> TUS TAREAS
(1) Según la reseña, ¿con quién escribió José Luis Garci el guion de la película?
(2) Devuelve sin cambios el pasaje de la reseña que va desde "No falta el" hasta "y más personas.".

Como decía Manuel
Alcántara: “Eran tiempos muy difíciles,
pero, tal vez, eran los más nuestros” y esta serie de estampas en el Madrid
alrededor de 1950 no hace más que reafirmase en esa sentencia. Por aquellas
calles de una nación triste y necesitada, pululaban todo tipo de personajes que
la hacían ridícula, sí, pero también única. En este fresco lleno de viñetas nos
encontramos con gente buena, gente mala, gente cierta, gente equivocada, gente
de ida, gente engañada, gente engañosa, gente…sólo gente. Tal vez, como ahora
mismo, sólo que con más hambre. Por ahí tenemos al paralítico que perdió una
pierna en cada bando. O al optimista que cree firmemente que España es la
reserva espiritual de Occidente. O al listo que comercia con el estraperlo de
la cultura. O la grotesca representación de una corrida de toros en el
escenario del Florida Park del Retiro, con sus olés, sus aplausos y su petición
de oreja. España…España…qué triste y qué hermosa. Tú bien vales un baile casi
etéreo al son de Cheek to cheek, o la
bondad de unos compañeros de banco que se aprestan a una farsa con tal de que
el conserje, pobre e ingenuo, quede bien con su familia. Sí, esos mismos
compañeros que apuestan por uno de ellos en un duelo inimaginable contra la
máquina calculadora, de manivela y reciente aparición. De alguna manera,
volvemos a La colmena, de Mario
Camus, con otro plantel de intérpretes extraordinario, que va de María
Asquerino a Agustín González, de Miguel Rellán a Carlos Hipólito, de Alfredo
Landa (fantástico diagnosticando el mal de un coche por teléfono en base a su
ruido) a Andrés Pajares, de Elsa Pataky, quizá en su mejor interpretación, a
Antonio Dechent, de Enrique Villén a Luis Varela, de Fernando Guillén Cuervo a
Ana Fernández, de Ángel de Andrés López a Aurora Bautista, de Manuel Galiana a
Luisa Martín…y muchos más. Todos ellos con esa visión de la España oportunista,
que estaba a la que saltaba con tal de sobrevivir. Muchos países dentro de esa
nación que se arrastraba por el gris, por el paletismo, por los días sin sol y
el frío inclemente.
José Luis Garci, al
lado de Horacio Valcárcel en el guion, consiguió una excelente película,
primorosamente fotografiada, sin un hilo argumental aparente. Sólo son escenas
de aquellos días tan espantosamente difíciles y, sin embargo, tan nuestros. Decenas
de historias, con sus inquietudes, sus inmensas frustraciones, sus sueños de
cortísimo alcance porque, con toda probabilidad, sólo llegaban al día
siguiente. No era tiempo de poetas, sino de listos. No era tiempo de
supervivencia, sólo de vivos.
No falta el buen humor en muchas de esas estampas rápidas y resueltas con dos pinceladas maestras. Madrid está cansada, con sus luces miserables y sus nieblas impertinentes. La gente deambula de aquí para allá, con sus planes racionados, sus dineros escasos y extraviados, sus corazones heridos. Quizá, nos dice Garci, no hemos acabado de superar todo aquello. Por eso, es bueno que el cine vuelva a recordarnos que hubo un tiempo en el que había menos comida y más personas.

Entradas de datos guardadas
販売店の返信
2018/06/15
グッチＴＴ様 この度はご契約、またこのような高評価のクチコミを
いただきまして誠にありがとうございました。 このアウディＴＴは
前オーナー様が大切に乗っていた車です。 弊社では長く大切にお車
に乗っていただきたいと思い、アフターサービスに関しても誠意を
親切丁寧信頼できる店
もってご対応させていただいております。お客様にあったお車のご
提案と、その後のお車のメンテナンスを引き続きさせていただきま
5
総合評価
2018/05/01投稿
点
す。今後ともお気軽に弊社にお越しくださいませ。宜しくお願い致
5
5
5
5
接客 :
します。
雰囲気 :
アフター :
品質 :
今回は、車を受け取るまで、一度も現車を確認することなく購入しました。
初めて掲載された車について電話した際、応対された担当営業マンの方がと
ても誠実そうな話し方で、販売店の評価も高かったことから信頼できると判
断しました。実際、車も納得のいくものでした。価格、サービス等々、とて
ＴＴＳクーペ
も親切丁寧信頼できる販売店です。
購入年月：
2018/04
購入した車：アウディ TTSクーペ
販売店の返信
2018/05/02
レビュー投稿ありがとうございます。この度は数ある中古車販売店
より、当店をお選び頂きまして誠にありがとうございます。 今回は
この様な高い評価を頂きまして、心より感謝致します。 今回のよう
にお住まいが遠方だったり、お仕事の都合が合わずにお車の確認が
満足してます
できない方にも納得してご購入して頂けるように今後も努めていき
--
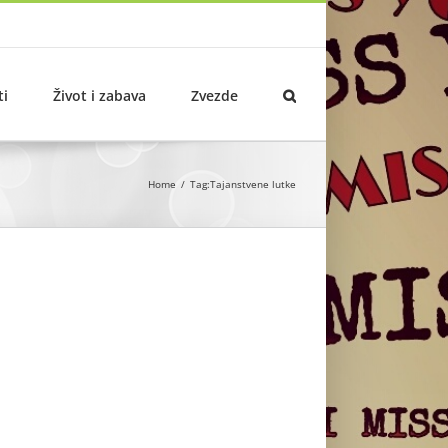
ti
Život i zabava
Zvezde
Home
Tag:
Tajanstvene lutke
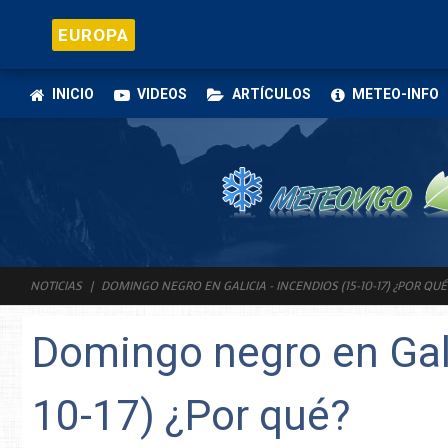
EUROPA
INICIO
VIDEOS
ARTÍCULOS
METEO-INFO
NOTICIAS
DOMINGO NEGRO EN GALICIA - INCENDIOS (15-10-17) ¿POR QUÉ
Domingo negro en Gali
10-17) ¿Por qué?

> SOLUCIONES DEL EJERCICIO
(1) Con Horacio Valcárcel.

(2)
No falta el buen humor en muchas de esas estampas rápidas y resueltas con dos pinceladas maestras. Madrid está cansada, con sus luces miserables y sus nieblas impertinentes. La gente deambula de aquí para allá, con sus planes racionados, sus dineros escasos y extraviados, sus corazones heridos. Quizá, nos dice Garci, no hemos acabado de superar todo aquello. Por eso, es bueno que el cine vuelva a recordarnos que hubo un tiempo en el que había menos comida y más personas.